Reproduce exactly, and only, the lines below from the one containing "Majoritatea profesioniștilor din" through the one containing "Oleme märganud, et".

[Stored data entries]
<<<<
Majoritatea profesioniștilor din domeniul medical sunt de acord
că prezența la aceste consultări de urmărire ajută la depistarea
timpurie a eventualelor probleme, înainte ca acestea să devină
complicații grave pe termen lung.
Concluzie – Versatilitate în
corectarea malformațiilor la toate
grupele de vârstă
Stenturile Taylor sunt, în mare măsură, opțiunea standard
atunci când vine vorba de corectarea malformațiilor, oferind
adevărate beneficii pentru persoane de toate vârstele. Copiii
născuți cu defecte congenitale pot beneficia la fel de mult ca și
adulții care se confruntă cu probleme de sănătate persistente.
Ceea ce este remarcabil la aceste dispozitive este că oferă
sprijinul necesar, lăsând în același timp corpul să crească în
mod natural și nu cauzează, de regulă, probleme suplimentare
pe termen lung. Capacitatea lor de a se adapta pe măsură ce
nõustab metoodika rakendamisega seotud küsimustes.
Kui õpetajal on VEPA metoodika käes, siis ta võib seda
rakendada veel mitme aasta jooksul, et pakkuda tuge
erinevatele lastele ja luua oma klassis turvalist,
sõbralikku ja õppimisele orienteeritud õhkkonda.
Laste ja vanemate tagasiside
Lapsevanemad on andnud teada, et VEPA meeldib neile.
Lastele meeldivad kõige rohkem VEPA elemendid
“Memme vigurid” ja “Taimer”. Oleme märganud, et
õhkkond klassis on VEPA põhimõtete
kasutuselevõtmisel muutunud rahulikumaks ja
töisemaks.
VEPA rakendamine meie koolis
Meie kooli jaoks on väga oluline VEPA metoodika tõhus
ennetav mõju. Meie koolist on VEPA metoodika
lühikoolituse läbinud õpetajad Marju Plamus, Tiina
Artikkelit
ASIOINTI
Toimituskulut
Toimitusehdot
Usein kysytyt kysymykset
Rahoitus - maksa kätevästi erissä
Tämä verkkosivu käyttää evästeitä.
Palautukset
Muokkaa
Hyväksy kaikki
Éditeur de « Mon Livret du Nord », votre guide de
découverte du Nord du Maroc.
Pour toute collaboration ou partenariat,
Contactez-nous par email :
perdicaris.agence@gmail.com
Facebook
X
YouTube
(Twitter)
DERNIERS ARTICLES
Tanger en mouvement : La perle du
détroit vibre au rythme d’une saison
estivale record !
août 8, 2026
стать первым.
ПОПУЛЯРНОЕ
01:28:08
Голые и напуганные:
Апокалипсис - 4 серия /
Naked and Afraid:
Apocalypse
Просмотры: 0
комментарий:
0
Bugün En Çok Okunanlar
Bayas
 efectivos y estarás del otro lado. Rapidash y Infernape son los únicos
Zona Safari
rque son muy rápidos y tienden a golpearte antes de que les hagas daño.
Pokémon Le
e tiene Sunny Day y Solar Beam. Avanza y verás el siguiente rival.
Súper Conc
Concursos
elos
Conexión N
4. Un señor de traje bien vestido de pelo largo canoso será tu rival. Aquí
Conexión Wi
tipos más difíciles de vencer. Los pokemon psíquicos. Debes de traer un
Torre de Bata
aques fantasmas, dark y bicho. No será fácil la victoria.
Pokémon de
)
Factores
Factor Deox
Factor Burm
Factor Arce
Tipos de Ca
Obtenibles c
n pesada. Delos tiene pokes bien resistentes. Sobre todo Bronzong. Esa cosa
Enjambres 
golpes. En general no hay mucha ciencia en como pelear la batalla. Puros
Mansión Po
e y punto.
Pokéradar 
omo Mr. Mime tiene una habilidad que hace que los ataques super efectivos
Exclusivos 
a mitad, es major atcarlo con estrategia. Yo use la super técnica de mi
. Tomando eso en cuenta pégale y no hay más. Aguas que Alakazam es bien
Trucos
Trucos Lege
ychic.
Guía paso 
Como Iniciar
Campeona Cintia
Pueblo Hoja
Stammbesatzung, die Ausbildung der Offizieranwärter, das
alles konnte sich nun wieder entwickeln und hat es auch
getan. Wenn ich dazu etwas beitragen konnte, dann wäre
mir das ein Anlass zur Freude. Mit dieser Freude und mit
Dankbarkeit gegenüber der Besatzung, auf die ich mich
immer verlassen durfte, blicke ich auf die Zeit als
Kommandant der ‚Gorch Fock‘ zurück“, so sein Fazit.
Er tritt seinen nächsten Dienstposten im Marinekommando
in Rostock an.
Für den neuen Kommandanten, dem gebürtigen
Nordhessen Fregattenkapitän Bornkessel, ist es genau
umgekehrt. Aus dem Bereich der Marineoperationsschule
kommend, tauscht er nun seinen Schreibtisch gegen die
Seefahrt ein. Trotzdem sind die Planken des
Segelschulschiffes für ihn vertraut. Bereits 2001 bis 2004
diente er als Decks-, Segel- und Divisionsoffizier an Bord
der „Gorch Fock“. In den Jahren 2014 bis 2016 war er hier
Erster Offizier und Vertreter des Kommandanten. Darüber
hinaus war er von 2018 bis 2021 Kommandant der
>>>>
<<<<
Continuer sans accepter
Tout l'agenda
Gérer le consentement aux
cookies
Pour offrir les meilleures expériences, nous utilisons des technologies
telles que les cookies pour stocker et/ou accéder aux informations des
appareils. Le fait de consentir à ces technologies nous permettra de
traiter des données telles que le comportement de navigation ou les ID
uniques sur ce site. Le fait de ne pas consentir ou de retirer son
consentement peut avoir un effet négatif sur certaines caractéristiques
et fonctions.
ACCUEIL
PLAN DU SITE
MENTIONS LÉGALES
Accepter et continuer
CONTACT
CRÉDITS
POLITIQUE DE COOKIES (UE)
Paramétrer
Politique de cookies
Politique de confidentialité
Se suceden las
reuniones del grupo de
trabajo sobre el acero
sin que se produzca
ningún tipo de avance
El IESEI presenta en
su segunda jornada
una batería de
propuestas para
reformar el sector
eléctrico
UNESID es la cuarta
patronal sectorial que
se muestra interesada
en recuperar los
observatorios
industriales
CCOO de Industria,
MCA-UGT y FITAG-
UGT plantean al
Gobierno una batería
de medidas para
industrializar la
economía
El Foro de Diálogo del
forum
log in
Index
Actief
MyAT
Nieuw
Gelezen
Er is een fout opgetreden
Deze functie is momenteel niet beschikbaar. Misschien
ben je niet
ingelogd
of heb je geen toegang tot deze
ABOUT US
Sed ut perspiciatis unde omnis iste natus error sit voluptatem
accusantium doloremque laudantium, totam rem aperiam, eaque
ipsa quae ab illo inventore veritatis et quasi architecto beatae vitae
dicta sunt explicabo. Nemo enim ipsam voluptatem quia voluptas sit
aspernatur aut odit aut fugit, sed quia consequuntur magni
>>>>
<<<<
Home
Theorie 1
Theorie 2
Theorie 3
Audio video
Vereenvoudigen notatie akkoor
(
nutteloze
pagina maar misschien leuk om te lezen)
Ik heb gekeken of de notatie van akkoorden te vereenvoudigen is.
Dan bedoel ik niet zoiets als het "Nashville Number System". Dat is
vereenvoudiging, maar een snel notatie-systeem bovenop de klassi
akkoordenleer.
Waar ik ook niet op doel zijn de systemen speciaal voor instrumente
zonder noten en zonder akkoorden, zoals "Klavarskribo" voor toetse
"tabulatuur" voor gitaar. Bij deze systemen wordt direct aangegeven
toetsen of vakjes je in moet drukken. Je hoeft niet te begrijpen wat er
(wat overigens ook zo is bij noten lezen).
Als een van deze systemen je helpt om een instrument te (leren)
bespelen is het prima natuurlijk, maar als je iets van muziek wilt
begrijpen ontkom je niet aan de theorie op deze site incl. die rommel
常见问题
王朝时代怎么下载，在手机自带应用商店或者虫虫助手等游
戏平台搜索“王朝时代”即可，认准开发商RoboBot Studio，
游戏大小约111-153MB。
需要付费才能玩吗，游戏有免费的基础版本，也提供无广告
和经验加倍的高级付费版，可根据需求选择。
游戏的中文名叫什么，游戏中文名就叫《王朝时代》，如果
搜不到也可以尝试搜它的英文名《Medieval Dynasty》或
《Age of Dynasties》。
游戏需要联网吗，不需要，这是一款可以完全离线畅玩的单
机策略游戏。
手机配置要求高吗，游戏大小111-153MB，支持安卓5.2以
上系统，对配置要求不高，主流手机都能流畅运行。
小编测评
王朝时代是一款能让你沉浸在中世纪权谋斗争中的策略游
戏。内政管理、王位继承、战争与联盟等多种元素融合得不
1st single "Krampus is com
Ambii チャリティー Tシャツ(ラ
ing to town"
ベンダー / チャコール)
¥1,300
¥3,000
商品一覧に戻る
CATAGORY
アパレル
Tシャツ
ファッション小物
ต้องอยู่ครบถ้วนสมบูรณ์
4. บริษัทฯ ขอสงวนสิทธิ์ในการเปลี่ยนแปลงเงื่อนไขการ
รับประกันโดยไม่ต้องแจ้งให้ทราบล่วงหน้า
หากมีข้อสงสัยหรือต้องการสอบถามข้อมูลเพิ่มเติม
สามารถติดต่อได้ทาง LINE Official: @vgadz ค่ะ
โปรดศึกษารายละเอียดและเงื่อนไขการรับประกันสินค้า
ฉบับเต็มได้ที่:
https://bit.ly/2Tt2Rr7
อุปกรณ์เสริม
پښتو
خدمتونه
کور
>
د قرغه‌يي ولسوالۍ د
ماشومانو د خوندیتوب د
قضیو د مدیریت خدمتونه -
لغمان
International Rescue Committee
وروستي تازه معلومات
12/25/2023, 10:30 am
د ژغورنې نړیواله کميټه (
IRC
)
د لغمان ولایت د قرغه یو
>>>>
* Answer box *
Majoritatea profesioniștilor din domeniul medical sunt de acord
că prezența la aceste consultări de urmărire ajută la depistarea
timpurie a eventualelor probleme, înainte ca acestea să devină
complicații grave pe termen lung.
Concluzie – Versatilitate în
corectarea malformațiilor la toate
grupele de vârstă
Stenturile Taylor sunt, în mare măsură, opțiunea standard
atunci când vine vorba de corectarea malformațiilor, oferind
adevărate beneficii pentru persoane de toate vârstele. Copiii
născuți cu defecte congenitale pot beneficia la fel de mult ca și
adulții care se confruntă cu probleme de sănătate persistente.
Ceea ce este remarcabil la aceste dispozitive este că oferă
sprijinul necesar, lăsând în același timp corpul să crească în
mod natural și nu cauzează, de regulă, probleme suplimentare
pe termen lung. Capacitatea lor de a se adapta pe măsură ce
nõustab metoodika rakendamisega seotud küsimustes.
Kui õpetajal on VEPA metoodika käes, siis ta võib seda
rakendada veel mitme aasta jooksul, et pakkuda tuge
erinevatele lastele ja luua oma klassis turvalist,
sõbralikku ja õppimisele orienteeritud õhkkonda.
Laste ja vanemate tagasiside
Lapsevanemad on andnud teada, et VEPA meeldib neile.
Lastele meeldivad kõige rohkem VEPA elemendid
“Memme vigurid” ja “Taimer”. Oleme märganud, et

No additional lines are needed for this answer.